Das im 12. Jahrhundert gegründete und heute evangelische Kloster zählt den Angaben zufolge zu den bedeutendsten historischen Anlagen der Region und ist eingebettet in eine bis heute ablesbare Kulturlandschaft. Diese wurde als Teil des europäischen Kooperationsprojekts „Cisterscapes“ mit dem Europäischen Kulturerbe-Siegel ausgezeichnet. Das Netzwerk verbindet 17 Klosterlandschaften in mehreren europäischen Ländern und macht das gemeinsame Erbe der Zisterzienser sichtbar.
Am Sonnabend luden Meister als Abt des Klosters und Franke auch dazu ein, die rund sieben Kilometer lange Route des Kleinen Klosterlandschaftswegs zu erkunden, wie es hieß. Unter anderem gab es eine digitale Schnitzeljagd („Actionbound“), eine Stempel-Sammel-Aktion und eine öffentliche Führung.

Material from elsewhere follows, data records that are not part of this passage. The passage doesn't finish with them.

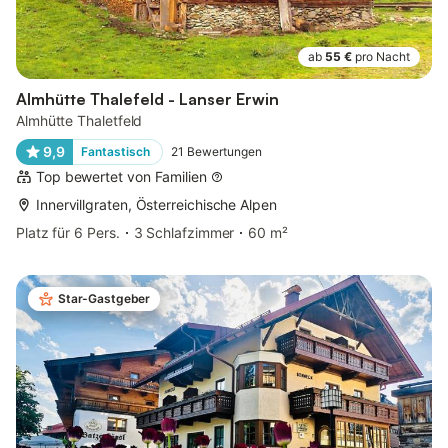
ab
55 €
pro Nacht
Almhütte Thalefeld - Lanser Erwin
Almhütte Thaletfeld
9,9
Fantastisch
21
Bewertungen
Top bewertet von Familien
Innervillgraten, Österreichische Alpen
Platz für 6 Pers.
3 Schlafzimmer
60 m²
Star-Gastgeber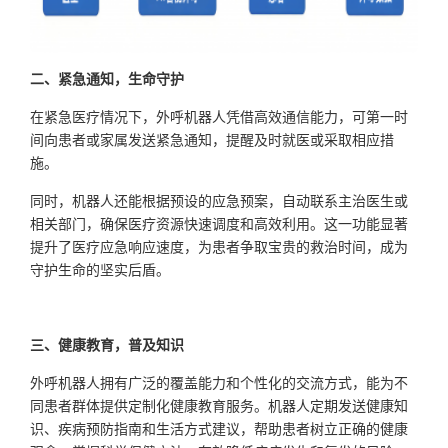
二、紧急通知，生命守护
在紧急医疗情况下，外呼机器人凭借高效通信能力，可第一时
间向患者或家属发送紧急通知，提醒及时就医或采取相应措
施。
同时，机器人还能根据预设的应急预案，自动联系主治医生或
相关部门，确保医疗资源快速调度和高效利用。这一功能显著
提升了医疗应急响应速度，为患者争取宝贵的救治时间，
成为
守护生命的坚实后盾。
三、健康教育，普及知识
外呼机器人拥有广泛的覆盖能力和个性化的交流方式，能为不
同患者群体提供定制化健康教育服务。机器人定期发送健康知
识、疾病预防指南和生活方式建议，帮助患者树立正确的健康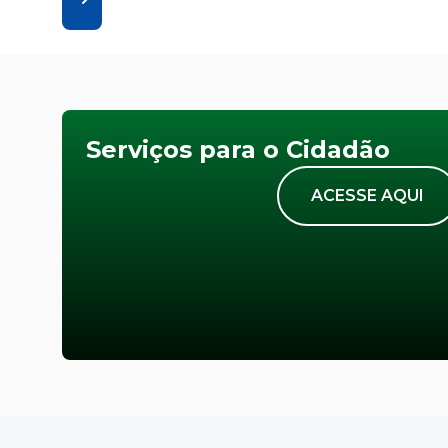
Serviços para o Cidadão
ACESSE AQUI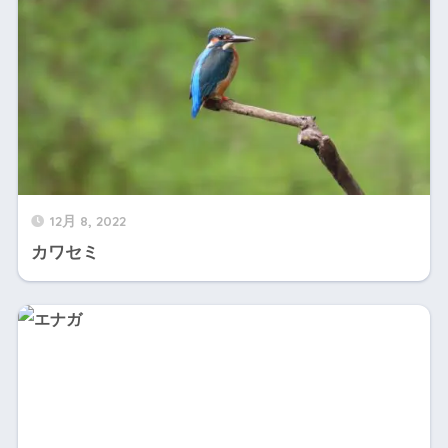
12月 8, 2022
カワセミ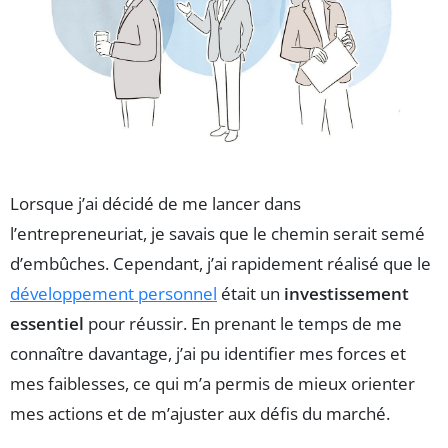
Lorsque j’ai décidé de me lancer dans
l’entrepreneuriat, je savais que le chemin serait semé
d’embûches. Cependant, j’ai rapidement réalisé que le
développement personnel
était un
investissement
essentiel
pour réussir. En prenant le temps de me
connaître davantage, j’ai pu identifier mes forces et
mes faiblesses, ce qui m’a permis de mieux orienter
mes actions et de m’ajuster aux défis du marché.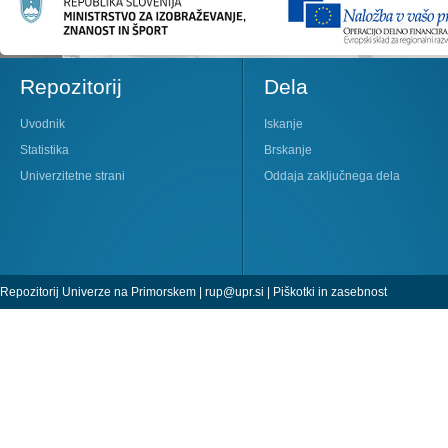
Repozitorij
Dela
Uvodnik
Iskanje
Statistika
Brskanje
Univerzitetne strani
Oddaja zaključnega dela
Repozitorij Univerze na Primorskem |
rup@upr.si
|
Piškotki in zasebnost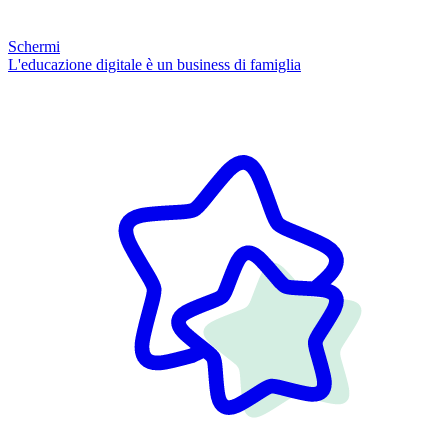
Schermi
L'educazione digitale è un business di famiglia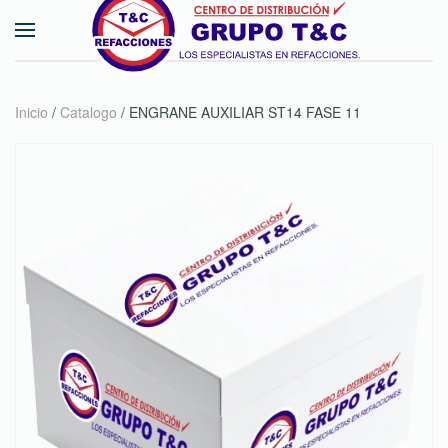
Skip to main content
Inicio
/
Catalogo
/ ENGRANE AUXILIAR ST14 FASE 11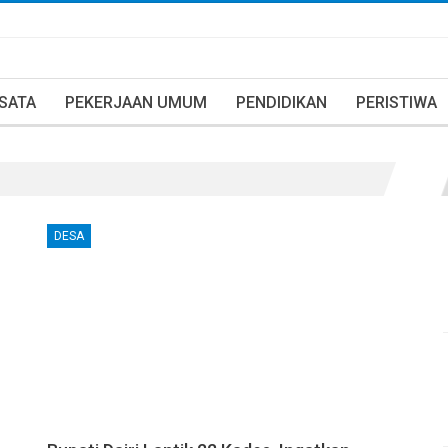
ISATA
PEKERJAAN UMUM
PENDIDIKAN
PERISTIWA
DESA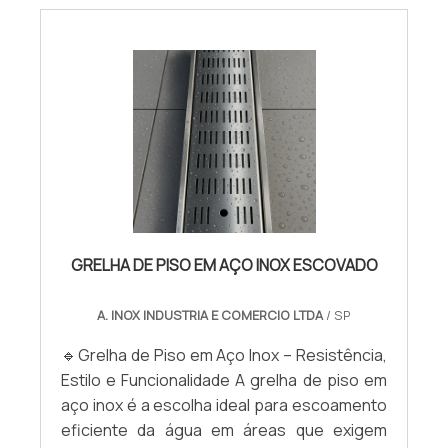
GRELHA DE PISO EM AÇO INOX ESCOVADO
A. INOX INDUSTRIA E COMERCIO LTDA
/ SP
🔹Grelha de Piso em Aço Inox – Resistência,
Estilo e Funcionalidade A grelha de piso em
aço inox é a escolha ideal para escoamento
eficiente da água em áreas que exigem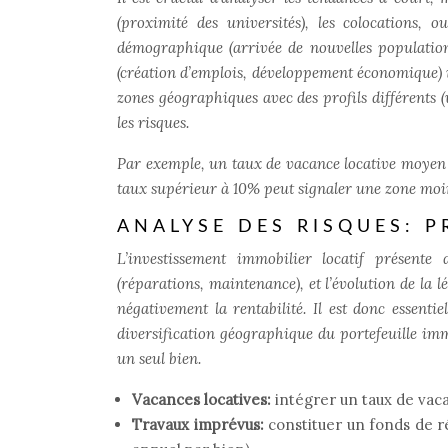
(proximité des universités), les colocations, 
démographique (arrivée de nouvelles populations
(création d’emplois, développement économique) 
zones géographiques avec des profils différents (v
les risques.
Par exemple, un taux de vacance locative moyen
taux supérieur à 10% peut signaler une zone moin
ANALYSE DES RISQUES: P
L’investissement immobilier locatif présente
(réparations, maintenance), et l’évolution de la 
négativement la rentabilité. Il est donc essenti
diversification géographique du portefeuille imm
un seul bien.
Vacances locatives:
intégrer un taux de vaca
Travaux imprévus:
constituer un fonds de r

Das zwischen Weser und Steinhuder Meer gelegene Kloster wurde 1163 von Zisterzienser-Mönchen gegründet und wechselte um das Jahr 1600 zum evangelischen Glauben. Heute ist es ein geistliches Zentrum der Evangelisch-lutherischen Landeskirche Hannovers, der größten protestantischen Landeskirche in Deutschland. Seit mehr als 200 Jahren dient es als Predigerseminar für angehende Pastoren und Pastorinnen in Niedersachsen und Bremen.
Loccum gilt neben dem Kloster Maulbronn in Baden-Württemberg als das am besten erhaltene Zisterzienser-Kloster nördlich der Alpen. Das Kloster gehört heute zur „Gemeinschaft Evangelischer Zisterzienser-Erben in Deutschland“.